━━━━━ DATASET RECORDS ━━━━━

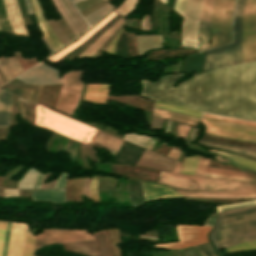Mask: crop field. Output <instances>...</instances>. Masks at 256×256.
<instances>
[{
  "label": "crop field",
  "mask_w": 256,
  "mask_h": 256,
  "mask_svg": "<svg viewBox=\"0 0 256 256\" xmlns=\"http://www.w3.org/2000/svg\"><path fill=\"white\" fill-rule=\"evenodd\" d=\"M126 22V21H125Z\"/></svg>",
  "instance_id": "a0ae1fb6"
},
{
  "label": "crop field",
  "mask_w": 256,
  "mask_h": 256,
  "mask_svg": "<svg viewBox=\"0 0 256 256\" xmlns=\"http://www.w3.org/2000/svg\"><path fill=\"white\" fill-rule=\"evenodd\" d=\"M193 248L198 252L200 256H216L212 247L209 245V242L193 246Z\"/></svg>",
  "instance_id": "b80d0937"
},
{
  "label": "crop field",
  "mask_w": 256,
  "mask_h": 256,
  "mask_svg": "<svg viewBox=\"0 0 256 256\" xmlns=\"http://www.w3.org/2000/svg\"><path fill=\"white\" fill-rule=\"evenodd\" d=\"M26 6H27L28 14L31 15L32 14V10H31V6H30V3H29V0H26Z\"/></svg>",
  "instance_id": "c3a83c6f"
},
{
  "label": "crop field",
  "mask_w": 256,
  "mask_h": 256,
  "mask_svg": "<svg viewBox=\"0 0 256 256\" xmlns=\"http://www.w3.org/2000/svg\"><path fill=\"white\" fill-rule=\"evenodd\" d=\"M2 84H4V83H3V81H2V79H1V77H0V86H1Z\"/></svg>",
  "instance_id": "1f1604b0"
},
{
  "label": "crop field",
  "mask_w": 256,
  "mask_h": 256,
  "mask_svg": "<svg viewBox=\"0 0 256 256\" xmlns=\"http://www.w3.org/2000/svg\"><path fill=\"white\" fill-rule=\"evenodd\" d=\"M9 23L15 34L27 35L16 0H3Z\"/></svg>",
  "instance_id": "4a817a6b"
},
{
  "label": "crop field",
  "mask_w": 256,
  "mask_h": 256,
  "mask_svg": "<svg viewBox=\"0 0 256 256\" xmlns=\"http://www.w3.org/2000/svg\"><path fill=\"white\" fill-rule=\"evenodd\" d=\"M154 106L159 107V108H163V109H167V110H171V111H175V112H179V113H183V114H187V115H191V116H195V117H199V118H201V116L203 114V113H199V112H195V111L175 107V106H172V105H168V104L158 102V101L155 102Z\"/></svg>",
  "instance_id": "1d83c4d3"
},
{
  "label": "crop field",
  "mask_w": 256,
  "mask_h": 256,
  "mask_svg": "<svg viewBox=\"0 0 256 256\" xmlns=\"http://www.w3.org/2000/svg\"><path fill=\"white\" fill-rule=\"evenodd\" d=\"M213 0H204L200 21H199V37L200 51L209 49V20L211 16Z\"/></svg>",
  "instance_id": "d9b57169"
},
{
  "label": "crop field",
  "mask_w": 256,
  "mask_h": 256,
  "mask_svg": "<svg viewBox=\"0 0 256 256\" xmlns=\"http://www.w3.org/2000/svg\"><path fill=\"white\" fill-rule=\"evenodd\" d=\"M122 25L108 38V40L97 50V52L92 57L99 58L101 56V54L104 52L105 48L108 46L110 41L118 33V31L122 28Z\"/></svg>",
  "instance_id": "25e5ab78"
},
{
  "label": "crop field",
  "mask_w": 256,
  "mask_h": 256,
  "mask_svg": "<svg viewBox=\"0 0 256 256\" xmlns=\"http://www.w3.org/2000/svg\"><path fill=\"white\" fill-rule=\"evenodd\" d=\"M198 132H199V129H196V128L193 129L192 134H191V136H190V138H189V141H188V143H187L188 146H189V144H190L191 141H194V140H195V138H196L197 135H198ZM191 143H192V142H191Z\"/></svg>",
  "instance_id": "db79e9e6"
},
{
  "label": "crop field",
  "mask_w": 256,
  "mask_h": 256,
  "mask_svg": "<svg viewBox=\"0 0 256 256\" xmlns=\"http://www.w3.org/2000/svg\"><path fill=\"white\" fill-rule=\"evenodd\" d=\"M254 240H256V236L241 238V239L229 241L227 243L216 246V249L219 250V249L227 248V247H230V246H233V245H236V244H240V243H244V242H248V241H254Z\"/></svg>",
  "instance_id": "03da06ac"
},
{
  "label": "crop field",
  "mask_w": 256,
  "mask_h": 256,
  "mask_svg": "<svg viewBox=\"0 0 256 256\" xmlns=\"http://www.w3.org/2000/svg\"><path fill=\"white\" fill-rule=\"evenodd\" d=\"M189 128V126H183L179 124L175 136L178 138H183V140L185 141L189 132Z\"/></svg>",
  "instance_id": "73cf0c24"
},
{
  "label": "crop field",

━━━━━

**WRITTEN PROBLEM:** Copy the stretch of the records from the start through the line that contains "0H204L200 21H199V37L200 51L209", with both ends included. Leave the pictures out of your copy.

**OUTPUT:**
Mask: crop field. Output <instances>...</instances>. Masks at 256×256.
<instances>
[{
  "label": "crop field",
  "mask_w": 256,
  "mask_h": 256,
  "mask_svg": "<svg viewBox=\"0 0 256 256\" xmlns=\"http://www.w3.org/2000/svg\"><path fill=\"white\" fill-rule=\"evenodd\" d=\"M126 22V21H125Z\"/></svg>",
  "instance_id": "a0ae1fb6"
},
{
  "label": "crop field",
  "mask_w": 256,
  "mask_h": 256,
  "mask_svg": "<svg viewBox=\"0 0 256 256\" xmlns=\"http://www.w3.org/2000/svg\"><path fill=\"white\" fill-rule=\"evenodd\" d=\"M193 248L198 252L200 256H216L212 247L209 245V242L193 246Z\"/></svg>",
  "instance_id": "b80d0937"
},
{
  "label": "crop field",
  "mask_w": 256,
  "mask_h": 256,
  "mask_svg": "<svg viewBox=\"0 0 256 256\" xmlns=\"http://www.w3.org/2000/svg\"><path fill=\"white\" fill-rule=\"evenodd\" d=\"M26 6H27L28 14L31 15L32 14V10H31V6H30V3H29V0H26Z\"/></svg>",
  "instance_id": "c3a83c6f"
},
{
  "label": "crop field",
  "mask_w": 256,
  "mask_h": 256,
  "mask_svg": "<svg viewBox=\"0 0 256 256\" xmlns=\"http://www.w3.org/2000/svg\"><path fill=\"white\" fill-rule=\"evenodd\" d=\"M2 84H4V83H3V81H2V79H1V77H0V86H1Z\"/></svg>",
  "instance_id": "1f1604b0"
},
{
  "label": "crop field",
  "mask_w": 256,
  "mask_h": 256,
  "mask_svg": "<svg viewBox=\"0 0 256 256\" xmlns=\"http://www.w3.org/2000/svg\"><path fill=\"white\" fill-rule=\"evenodd\" d=\"M9 23L15 34L27 35L16 0H3Z\"/></svg>",
  "instance_id": "4a817a6b"
},
{
  "label": "crop field",
  "mask_w": 256,
  "mask_h": 256,
  "mask_svg": "<svg viewBox=\"0 0 256 256\" xmlns=\"http://www.w3.org/2000/svg\"><path fill=\"white\" fill-rule=\"evenodd\" d=\"M154 106L159 107V108H163V109H167V110H171V111H175V112H179V113H183V114H187V115H191V116H195V117H199V118H201V116L203 114V113H199V112H195V111L175 107V106H172V105H168V104L158 102V101L155 102Z\"/></svg>",
  "instance_id": "1d83c4d3"
},
{
  "label": "crop field",
  "mask_w": 256,
  "mask_h": 256,
  "mask_svg": "<svg viewBox=\"0 0 256 256\" xmlns=\"http://www.w3.org/2000/svg\"><path fill=\"white\" fill-rule=\"evenodd\" d=\"M213 0H204L200 21H199V37L200 51L209 49V20L211 16Z\"/></svg>",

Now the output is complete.